5.2.2 Bayesian analysis overview

  1. Decide a reasonable model for the data.
  2. Choose a reasonable prior the parameters in the model.
  3. Use Bayes theorem to compute the posterior, \(P(H \mid X)\).
  4. Do stuff with \(P(H \mid X)\):
    • Create intervals.
    • Compute Bayes Factors.
    • Compute point estimates (most likely values for unknown parameters).

5.3 Binomial proportion

5.3.1 Examples in the NSDUH data set

  • Let’s consider binomial data from the NSDUH data set again.
    • psilcy - “yes”/“no” for having ever taken psilocybin, a psychedelic (and recreational) drug recently used in clinical trials for psychiatric treatment.
    • psyanyflag - “yes”/“no” for having ever taken a psychiatric medication.
  • What is a reasonable model for these? Bernoulli
  • What is a reasonable prior for the parameter? Flat? Skewed left? Skewed right? Centered? – Will depend on the drug type.

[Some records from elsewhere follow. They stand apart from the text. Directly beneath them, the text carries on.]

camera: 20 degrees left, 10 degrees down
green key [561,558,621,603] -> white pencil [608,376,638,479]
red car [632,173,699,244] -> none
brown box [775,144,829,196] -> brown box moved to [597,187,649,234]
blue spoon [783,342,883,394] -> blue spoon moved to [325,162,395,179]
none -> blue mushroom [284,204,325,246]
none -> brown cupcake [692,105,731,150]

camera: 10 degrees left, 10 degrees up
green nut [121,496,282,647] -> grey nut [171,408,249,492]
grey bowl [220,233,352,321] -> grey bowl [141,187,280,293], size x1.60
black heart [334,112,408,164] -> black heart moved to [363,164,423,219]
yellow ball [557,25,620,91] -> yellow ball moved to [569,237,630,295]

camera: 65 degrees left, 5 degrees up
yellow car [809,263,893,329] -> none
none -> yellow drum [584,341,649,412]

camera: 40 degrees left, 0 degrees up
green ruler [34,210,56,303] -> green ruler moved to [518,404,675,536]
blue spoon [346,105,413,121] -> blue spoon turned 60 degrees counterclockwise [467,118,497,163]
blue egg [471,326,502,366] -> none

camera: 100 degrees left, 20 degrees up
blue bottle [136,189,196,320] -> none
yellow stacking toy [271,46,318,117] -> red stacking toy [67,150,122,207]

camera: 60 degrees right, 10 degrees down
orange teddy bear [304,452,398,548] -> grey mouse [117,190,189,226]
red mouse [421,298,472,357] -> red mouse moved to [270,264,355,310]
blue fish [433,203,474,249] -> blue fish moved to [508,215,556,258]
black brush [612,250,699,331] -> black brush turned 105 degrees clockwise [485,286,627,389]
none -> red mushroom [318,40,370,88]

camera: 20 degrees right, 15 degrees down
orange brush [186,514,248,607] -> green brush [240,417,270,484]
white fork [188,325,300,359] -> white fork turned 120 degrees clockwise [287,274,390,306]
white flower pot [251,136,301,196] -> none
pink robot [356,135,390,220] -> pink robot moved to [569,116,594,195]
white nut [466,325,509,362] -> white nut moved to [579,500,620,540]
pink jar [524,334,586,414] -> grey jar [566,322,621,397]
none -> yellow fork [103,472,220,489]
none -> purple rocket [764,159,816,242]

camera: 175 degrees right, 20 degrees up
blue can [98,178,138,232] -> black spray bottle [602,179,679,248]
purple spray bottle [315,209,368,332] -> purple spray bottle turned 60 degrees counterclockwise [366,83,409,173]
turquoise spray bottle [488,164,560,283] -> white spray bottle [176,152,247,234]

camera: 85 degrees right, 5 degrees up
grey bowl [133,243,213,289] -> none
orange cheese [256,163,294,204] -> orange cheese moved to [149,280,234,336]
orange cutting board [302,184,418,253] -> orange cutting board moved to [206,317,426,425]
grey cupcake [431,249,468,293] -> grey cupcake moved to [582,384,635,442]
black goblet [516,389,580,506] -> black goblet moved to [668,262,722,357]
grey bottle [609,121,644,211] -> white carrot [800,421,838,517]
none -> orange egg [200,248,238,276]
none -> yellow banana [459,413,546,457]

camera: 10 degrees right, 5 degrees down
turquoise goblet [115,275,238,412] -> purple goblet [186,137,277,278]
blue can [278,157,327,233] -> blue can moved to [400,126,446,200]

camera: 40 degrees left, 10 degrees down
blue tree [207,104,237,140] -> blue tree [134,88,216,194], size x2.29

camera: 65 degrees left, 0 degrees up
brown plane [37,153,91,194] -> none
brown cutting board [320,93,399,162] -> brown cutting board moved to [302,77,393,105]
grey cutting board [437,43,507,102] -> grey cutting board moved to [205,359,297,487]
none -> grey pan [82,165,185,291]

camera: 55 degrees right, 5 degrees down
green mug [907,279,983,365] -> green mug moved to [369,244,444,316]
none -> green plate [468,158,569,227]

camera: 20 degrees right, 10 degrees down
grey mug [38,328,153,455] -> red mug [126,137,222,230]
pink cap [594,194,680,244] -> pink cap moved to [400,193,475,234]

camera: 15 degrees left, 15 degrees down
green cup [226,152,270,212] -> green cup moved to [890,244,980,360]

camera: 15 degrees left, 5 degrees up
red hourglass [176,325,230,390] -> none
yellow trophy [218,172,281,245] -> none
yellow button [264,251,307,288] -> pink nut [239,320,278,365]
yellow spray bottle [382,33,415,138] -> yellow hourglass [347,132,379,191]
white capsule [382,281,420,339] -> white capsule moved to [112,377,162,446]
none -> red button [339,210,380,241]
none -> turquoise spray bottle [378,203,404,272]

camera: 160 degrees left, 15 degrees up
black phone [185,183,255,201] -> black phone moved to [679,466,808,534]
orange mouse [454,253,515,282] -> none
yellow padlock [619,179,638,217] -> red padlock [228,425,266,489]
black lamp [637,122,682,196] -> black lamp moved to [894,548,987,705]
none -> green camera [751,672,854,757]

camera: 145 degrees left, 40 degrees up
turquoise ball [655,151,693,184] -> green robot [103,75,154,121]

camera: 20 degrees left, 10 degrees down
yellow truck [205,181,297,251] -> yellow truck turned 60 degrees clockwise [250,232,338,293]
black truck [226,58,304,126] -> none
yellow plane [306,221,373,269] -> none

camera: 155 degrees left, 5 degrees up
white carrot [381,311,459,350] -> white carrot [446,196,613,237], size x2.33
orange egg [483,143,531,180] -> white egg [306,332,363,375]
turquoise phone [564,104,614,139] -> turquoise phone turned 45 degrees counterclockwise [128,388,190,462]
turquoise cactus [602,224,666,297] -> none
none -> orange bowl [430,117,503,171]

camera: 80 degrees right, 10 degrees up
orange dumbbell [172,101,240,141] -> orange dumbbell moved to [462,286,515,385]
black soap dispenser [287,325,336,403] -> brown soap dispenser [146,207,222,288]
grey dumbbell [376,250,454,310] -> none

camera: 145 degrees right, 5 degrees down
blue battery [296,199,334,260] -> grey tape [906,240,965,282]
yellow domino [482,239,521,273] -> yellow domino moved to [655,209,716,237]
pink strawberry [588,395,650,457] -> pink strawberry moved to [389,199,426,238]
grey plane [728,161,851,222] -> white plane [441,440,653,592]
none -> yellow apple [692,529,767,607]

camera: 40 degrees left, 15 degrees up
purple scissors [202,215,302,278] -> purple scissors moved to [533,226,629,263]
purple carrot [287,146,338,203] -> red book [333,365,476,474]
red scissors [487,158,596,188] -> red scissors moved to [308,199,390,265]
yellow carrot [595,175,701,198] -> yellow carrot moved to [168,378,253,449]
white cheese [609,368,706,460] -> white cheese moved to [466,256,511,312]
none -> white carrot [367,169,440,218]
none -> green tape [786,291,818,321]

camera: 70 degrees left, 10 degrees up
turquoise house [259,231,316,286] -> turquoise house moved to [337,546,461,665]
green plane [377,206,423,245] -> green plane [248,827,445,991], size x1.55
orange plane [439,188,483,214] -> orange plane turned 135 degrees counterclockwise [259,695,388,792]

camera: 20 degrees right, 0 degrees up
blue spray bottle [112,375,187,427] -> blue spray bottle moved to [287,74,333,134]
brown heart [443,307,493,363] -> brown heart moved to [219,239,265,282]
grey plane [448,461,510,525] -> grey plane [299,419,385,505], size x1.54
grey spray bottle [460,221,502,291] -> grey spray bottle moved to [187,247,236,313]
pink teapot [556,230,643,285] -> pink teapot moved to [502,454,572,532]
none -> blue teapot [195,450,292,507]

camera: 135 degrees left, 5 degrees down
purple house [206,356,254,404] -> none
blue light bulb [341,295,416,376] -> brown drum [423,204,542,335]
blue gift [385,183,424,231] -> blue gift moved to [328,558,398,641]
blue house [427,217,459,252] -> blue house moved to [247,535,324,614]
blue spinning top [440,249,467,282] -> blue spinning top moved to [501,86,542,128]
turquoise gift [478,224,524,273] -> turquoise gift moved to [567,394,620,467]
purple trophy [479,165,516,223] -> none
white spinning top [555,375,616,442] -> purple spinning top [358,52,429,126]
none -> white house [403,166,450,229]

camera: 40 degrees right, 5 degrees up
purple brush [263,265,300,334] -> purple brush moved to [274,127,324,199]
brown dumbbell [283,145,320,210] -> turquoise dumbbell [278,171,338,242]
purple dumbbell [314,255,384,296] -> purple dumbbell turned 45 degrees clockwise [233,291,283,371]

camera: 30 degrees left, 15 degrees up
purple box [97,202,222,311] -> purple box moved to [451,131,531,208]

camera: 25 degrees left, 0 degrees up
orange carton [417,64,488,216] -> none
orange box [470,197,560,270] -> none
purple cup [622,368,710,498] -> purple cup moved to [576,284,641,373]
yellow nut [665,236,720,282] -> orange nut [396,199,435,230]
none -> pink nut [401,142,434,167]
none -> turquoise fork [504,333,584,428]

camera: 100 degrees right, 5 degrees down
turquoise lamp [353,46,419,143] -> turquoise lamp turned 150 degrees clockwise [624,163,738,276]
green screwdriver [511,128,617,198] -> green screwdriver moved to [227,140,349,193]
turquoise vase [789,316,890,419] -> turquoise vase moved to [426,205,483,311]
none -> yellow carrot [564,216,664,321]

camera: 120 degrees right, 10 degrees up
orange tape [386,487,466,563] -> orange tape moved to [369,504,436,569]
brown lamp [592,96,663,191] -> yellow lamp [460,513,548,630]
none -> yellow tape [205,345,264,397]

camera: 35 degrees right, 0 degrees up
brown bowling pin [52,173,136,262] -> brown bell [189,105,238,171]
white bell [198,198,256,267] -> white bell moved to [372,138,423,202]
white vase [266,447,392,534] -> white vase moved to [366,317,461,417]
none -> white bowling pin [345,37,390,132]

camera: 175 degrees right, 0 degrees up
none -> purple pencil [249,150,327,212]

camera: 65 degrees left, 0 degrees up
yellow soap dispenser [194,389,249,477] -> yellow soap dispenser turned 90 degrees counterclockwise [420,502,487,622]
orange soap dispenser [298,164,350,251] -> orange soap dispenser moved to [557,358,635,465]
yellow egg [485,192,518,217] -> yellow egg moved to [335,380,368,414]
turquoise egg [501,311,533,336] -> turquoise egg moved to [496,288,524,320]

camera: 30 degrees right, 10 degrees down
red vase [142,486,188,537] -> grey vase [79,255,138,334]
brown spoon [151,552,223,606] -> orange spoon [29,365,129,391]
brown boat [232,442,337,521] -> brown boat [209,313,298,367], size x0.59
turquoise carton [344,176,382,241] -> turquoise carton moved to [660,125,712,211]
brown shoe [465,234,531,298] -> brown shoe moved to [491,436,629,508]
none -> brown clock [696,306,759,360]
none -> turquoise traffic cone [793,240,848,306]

5.3.2 Flat prior for binomial proportions

  • Binomial proportion with flat prior \[ \begin{align*} \mathbb{P}(H) & = \mathbb{P}(\pi) = 1, \text{ for $\pi \in [0,1]$} \\ \mathbb{P}(X \mid H) & = \pi^{\sum_{i=1} x_i}(1-\pi)^{n-\sum_{i=1} x_i} \\ \mathbb{P}(X) & = \int_0^1 \pi^{\sum_{i=1} x_i}(1-\pi)^{n-\sum_{i=1} x_i} d\pi = B\left(\sum_{i=1} x_i+1, n - \sum_{i=1} x_i+1\right) \end{align*} \]

We can then compute the distribution of the parameter conditional on the data \[ \mathbb{P}(\pi \mid X) = \frac{\mathbb{P}(X \mid \pi) \times \mathbb{P}(\pi)}{\mathbb{P}(X)} = \frac{\pi^{\sum_{i=1} x_i}(1-\pi)^{n-\sum_{i=1} x_i}}{B\left(\sum_{i=1} x_i+1, n - \sum_{i=1} x_i+1\right)} \]

  • This is a Beta distribution \(\pi \mid x \sim \text{Beta}(\sum_{i=1} x_i+1, n-\sum_{i=1} x_i+1)\)

  • Evaluated at \(n=0\), we get the flat prior… If we collect no data, we just get our prior hypothesis back.

  • This prior is called a flat prior.

  • It implies that we do not have a prior preference for any particular value of the parameter. (Every value of the parameter is equally probable).

  • Evaluation over 1 sample that’s one and zero.

Code
pi = ppoints(100)
n = 0
S = 0
prob = dbeta(pi, S+1, n -S + 1)
plot(pi, prob, ylab='P(pi| x)', type='l', ylim=c(0,3), xlim=c(0,1), col=cols[1] )

n = 1
S = 1
prob = dbeta(pi, S+1, n -S + 1)
points(pi, prob, type='l', col=cols[2] )

n = 1
S = 0
prob = dbeta(pi, S+1, n -S + 1)
points(pi, prob, type='l', col=cols[3] )
legend('topright', legend=c('n=0, S=0', 'n=1, S=1', 'n=1, S=0'), col=cols[1:3], lty=1, bty='n')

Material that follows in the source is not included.